:: EXERCISE DETAILS ::
Pick out each line in the material below that contains the word "Bayern", and copy those lines in full.

- - -

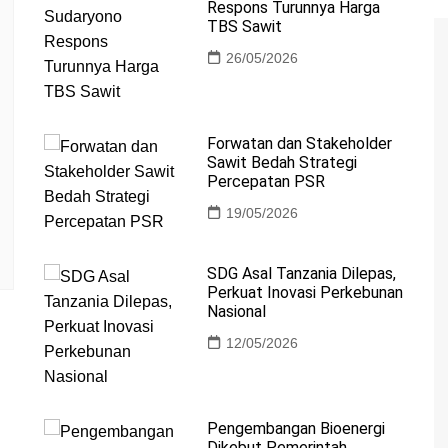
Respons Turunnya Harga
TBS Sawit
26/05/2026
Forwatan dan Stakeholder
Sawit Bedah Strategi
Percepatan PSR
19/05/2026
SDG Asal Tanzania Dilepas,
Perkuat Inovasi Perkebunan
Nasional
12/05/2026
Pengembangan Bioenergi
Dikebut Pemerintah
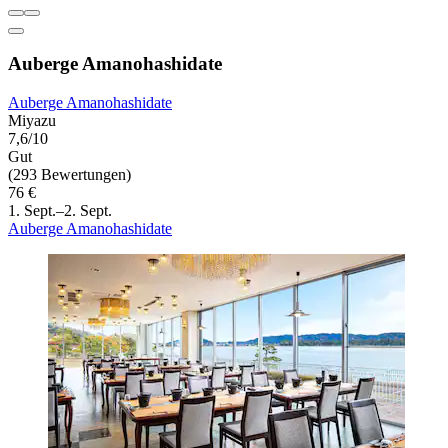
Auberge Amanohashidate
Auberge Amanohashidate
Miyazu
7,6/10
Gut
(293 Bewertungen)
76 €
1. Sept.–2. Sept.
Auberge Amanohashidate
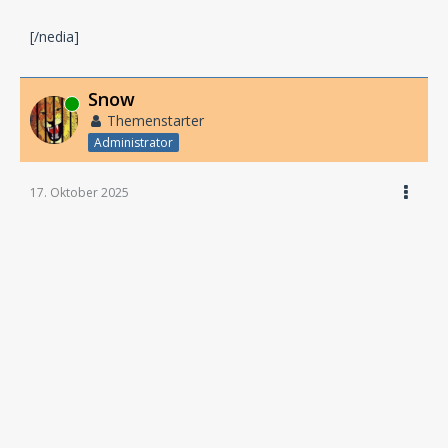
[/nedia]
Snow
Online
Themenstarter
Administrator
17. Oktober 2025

- - -

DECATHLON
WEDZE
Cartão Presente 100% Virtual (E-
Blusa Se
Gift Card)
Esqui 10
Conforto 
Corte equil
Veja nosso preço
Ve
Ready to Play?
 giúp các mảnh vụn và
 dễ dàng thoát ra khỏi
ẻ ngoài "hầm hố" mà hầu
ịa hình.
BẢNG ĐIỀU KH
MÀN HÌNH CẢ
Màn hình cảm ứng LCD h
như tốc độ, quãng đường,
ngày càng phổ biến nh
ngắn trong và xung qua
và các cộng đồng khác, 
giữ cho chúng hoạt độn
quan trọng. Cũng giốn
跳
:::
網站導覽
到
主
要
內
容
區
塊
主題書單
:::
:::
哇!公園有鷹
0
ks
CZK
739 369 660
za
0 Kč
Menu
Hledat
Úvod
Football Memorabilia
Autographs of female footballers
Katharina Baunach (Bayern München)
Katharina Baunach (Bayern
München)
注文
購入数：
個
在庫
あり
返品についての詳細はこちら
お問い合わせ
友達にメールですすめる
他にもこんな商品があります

- - -

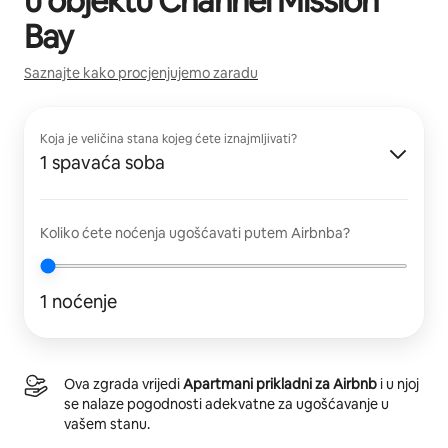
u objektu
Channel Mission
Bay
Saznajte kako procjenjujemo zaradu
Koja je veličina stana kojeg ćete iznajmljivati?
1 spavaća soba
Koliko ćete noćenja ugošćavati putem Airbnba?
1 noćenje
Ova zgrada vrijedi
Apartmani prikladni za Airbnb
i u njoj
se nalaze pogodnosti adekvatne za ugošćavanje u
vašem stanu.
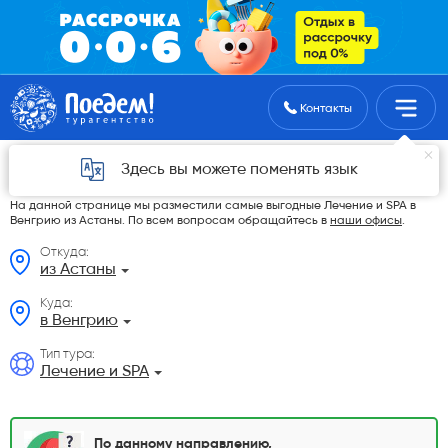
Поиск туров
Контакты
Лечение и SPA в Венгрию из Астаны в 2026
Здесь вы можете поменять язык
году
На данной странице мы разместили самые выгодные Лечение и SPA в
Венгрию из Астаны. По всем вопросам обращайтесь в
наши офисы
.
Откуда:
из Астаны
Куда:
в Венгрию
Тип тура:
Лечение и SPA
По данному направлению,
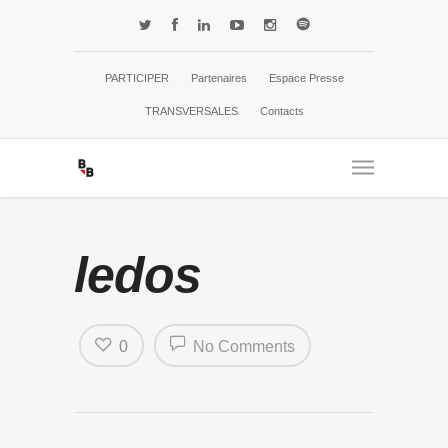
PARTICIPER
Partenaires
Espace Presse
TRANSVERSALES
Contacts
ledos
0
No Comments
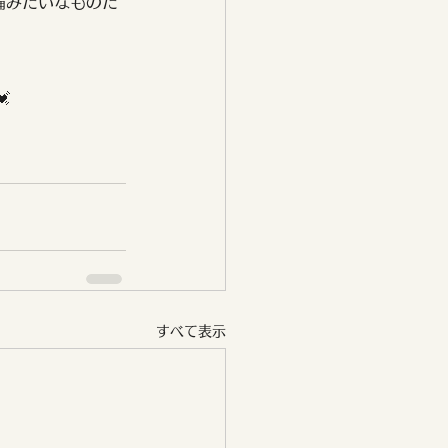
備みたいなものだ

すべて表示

- - -

:: ANSWER TO THE PROBLEM ::
Katharina Baunach (Bayern München)
Katharina Baunach (Bayern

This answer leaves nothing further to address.